We love the story of life as a road. (Success is a ladder. Time is ever marching forward.)
But we know it’s not true.
We are on shifting sands, sliding forward and backward and sideways and diagonally in our thinking, our feeling, our learning and our lives.
Time swirls about us endlessly; effortlessly sweeping us back to That Day in the Third Grade…That Picnic by the Lake…That Long and Horrible Night…no, certainly time is the most unreliable of all the unreliables.
If we think of our lives as being linear, we cheat ourselves out of the fullness of our experience.
Plus, it’s that foolish linear thinking that leads to self-immolating thoughts like, “I should be more successful by now” and “Look, that person is more successful than I am.”
We know these thoughts are lies, too, but if you only measure by the clock it is all too easy to slip those lies into your pocket and carry them around as part of your belief about yourself.
The more we learn about our art (our love), the less we know.
The longer we live on this earth, the more the years seem to pass in a day.
As our fortunes rise and fall, the more we recognize that money and status are no more accurate a marker of success than a new crop of tomatoes or a big hug from an eight-year old.
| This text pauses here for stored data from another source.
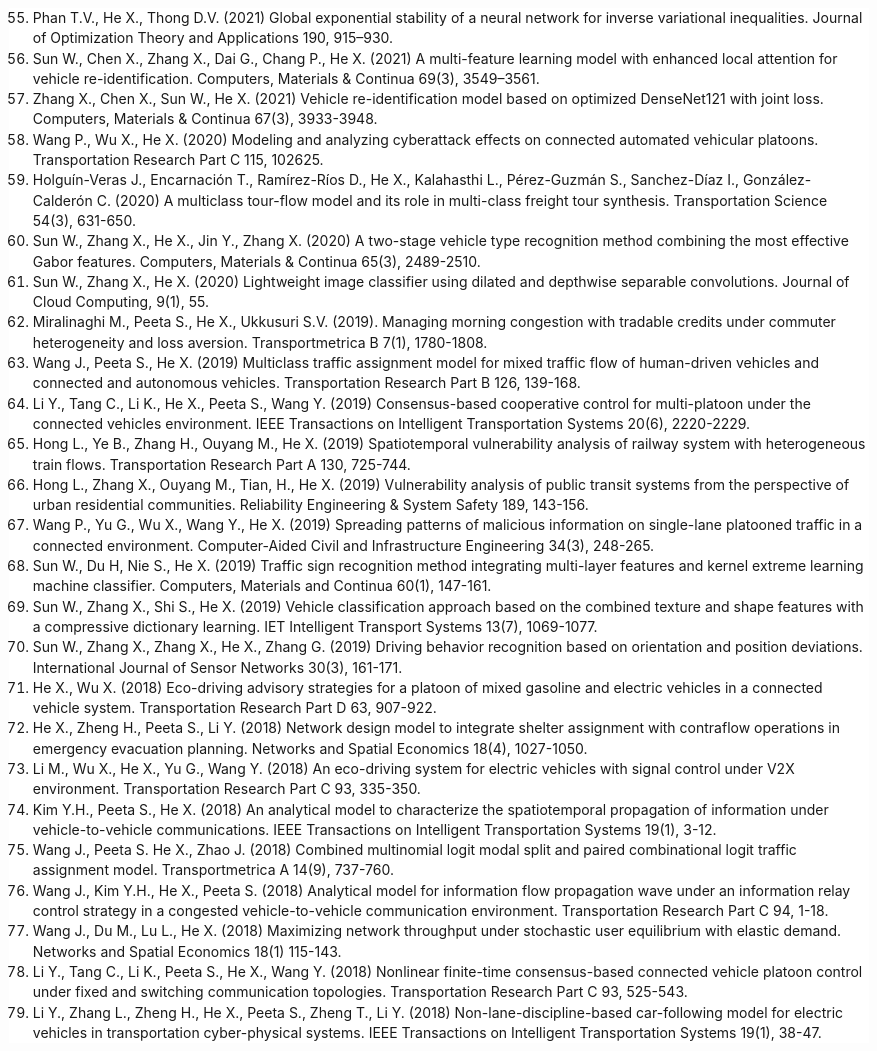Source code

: 55.	Phan T.V., He X., Thong D.V. (2021) Global exponential stability of a neural network for inverse variational inequalities. Journal of Optimization Theory and Applications 190, 915–930.
54.	Sun W., Chen X., Zhang X., Dai G., Chang P., He X. (2021) A multi-feature learning model with enhanced local attention for vehicle re-identification. Computers, Materials & Continua 69(3), 3549–3561.
53.	Zhang X., Chen X., Sun W., He X. (2021) Vehicle re-identification model based on optimized DenseNet121 with joint loss. Computers, Materials & Continua 67(3), 3933-3948.
52.	Wang P., Wu X., He X. (2020) Modeling and analyzing cyberattack effects on connected automated vehicular platoons. Transportation Research Part C 115, 102625.
51.	Holguín-Veras J., Encarnación T., Ramírez-Ríos D., He X., Kalahasthi L., Pérez-Guzmán S., Sanchez-Díaz I., González-Calderón C. (2020) A multiclass tour-flow model and its role in multi-class freight tour synthesis. Transportation Science 54(3), 631-650.
50.	Sun W., Zhang X., He X., Jin Y., Zhang X. (2020) A two-stage vehicle type recognition method combining the most effective Gabor features. Computers, Materials & Continua 65(3), 2489-2510.
49.	Sun W., Zhang X., He X. (2020) Lightweight image classifier using dilated and depthwise separable convolutions. Journal of Cloud Computing, 9(1), 55.
48.	Miralinaghi M., Peeta S., He X., Ukkusuri S.V. (2019). Managing morning congestion with tradable credits under commuter heterogeneity and loss aversion. Transportmetrica B 7(1), 1780-1808.
47.	Wang J., Peeta S., He X. (2019) Multiclass traffic assignment model for mixed traffic flow of human-driven vehicles and connected and autonomous vehicles. Transportation Research Part B 126, 139-168.
46.	Li Y., Tang C., Li K., He X., Peeta S., Wang Y. (2019) Consensus-based cooperative control for multi-platoon under the connected vehicles environment. IEEE Transactions on Intelligent Transportation Systems 20(6), 2220-2229. 
45.	Hong L., Ye B., Zhang H., Ouyang M., He X. (2019) Spatiotemporal vulnerability analysis of railway system with heterogeneous train flows. Transportation Research Part A 130, 725-744.
44.	Hong L., Zhang X., Ouyang M., Tian, H., He X. (2019) Vulnerability analysis of public transit systems from the perspective of urban residential communities. Reliability Engineering & System Safety 189, 143-156. 
43.	Wang P., Yu G., Wu X., Wang Y., He X. (2019) Spreading patterns of malicious information on single-lane platooned traffic in a connected environment. Computer-Aided Civil and Infrastructure Engineering 34(3), 248-265.
42.	Sun W., Du H, Nie S., He X. (2019) Traffic sign recognition method integrating multi-layer features and kernel extreme learning machine classifier. Computers, Materials and Continua 60(1), 147-161.
41.	Sun W., Zhang X., Shi S., He X. (2019) Vehicle classification approach based on the combined texture and shape features with a compressive dictionary learning. IET Intelligent Transport Systems 13(7), 1069-1077.
40.	Sun W., Zhang X., Zhang X., He X., Zhang G. (2019) Driving behavior recognition based on orientation and position deviations. International Journal of Sensor Networks 30(3), 161-171.
39.	He X., Wu X. (2018) Eco-driving advisory strategies for a platoon of mixed gasoline and electric vehicles in a connected vehicle system. Transportation Research Part D 63, 907-922.
38.	He X., Zheng H., Peeta S., Li Y. (2018) Network design model to integrate shelter assignment with contraflow operations in emergency evacuation planning. Networks and Spatial Economics 18(4), 1027-1050.
37.	Li M., Wu X., He X., Yu G., Wang Y. (2018) An eco-driving system for electric vehicles with signal control under V2X environment. Transportation Research Part C 93, 335-350. 
36.	Kim Y.H., Peeta S., He X. (2018) An analytical model to characterize the spatiotemporal propagation of information under vehicle-to-vehicle communications. IEEE Transactions on Intelligent Transportation Systems 19(1), 3-12.
35.	Wang J., Peeta S. He X., Zhao J. (2018) Combined multinomial logit modal split and paired combinational logit traffic assignment model. Transportmetrica A 14(9), 737-760.
34. Wang J., Kim Y.H., He X., Peeta S. (2018) Analytical model for information flow propagation wave under an information relay control strategy in a congested vehicle-to-vehicle communication environment. Transportation Research Part C 94, 1-18.
33.	Wang J., Du M., Lu L., He X. (2018) Maximizing network throughput under stochastic user equilibrium with elastic demand. Networks and Spatial Economics 18(1) 115-143.
32.	Li Y., Tang C., Li K., Peeta S., He X., Wang Y. (2018) Nonlinear finite-time consensus-based connected vehicle platoon control under fixed and switching communication topologies. Transportation Research Part C 93, 525-543. 
31. Li Y., Zhang L., Zheng H., He X., Peeta S., Zheng T., Li Y. (2018) Non-lane-discipline-based car-following model for electric vehicles in transportation cyber-physical systems. IEEE Transactions on Intelligent Transportation Systems 19(1), 38-47.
Today, challenge yourself to notice the ways in which your life is a gyre, moving in many looping directions all at once. And how that is good and meet.
The world needs your art.
Sam, this is so true and the older I get, as even random memories surface, I really believe that everything I’ve ever seen, felt and done is all recorded in me somewhere.
That’s an interesting reference you made to the third grade…because in the coaching that I’ve done with people, many (myself included) have had meaningful and/or traumatic events in the third grade. Life, huh?
Yep – those 3rd grade memories pack a punch, don’t they? Thank you so much for commenting, Sherle.
I like to think of life as being like an onion: can be sharp, sweet, or mellow depending upon the type used and how it’s used. AND it’s multilayered. As each layer peels away, we get closer to the heart of the matter. YUM!
Thanks Sam!
Aloha, Patrice
I love that! (Maybe because I love cooking with onions…. : ) Thanks, Patrice.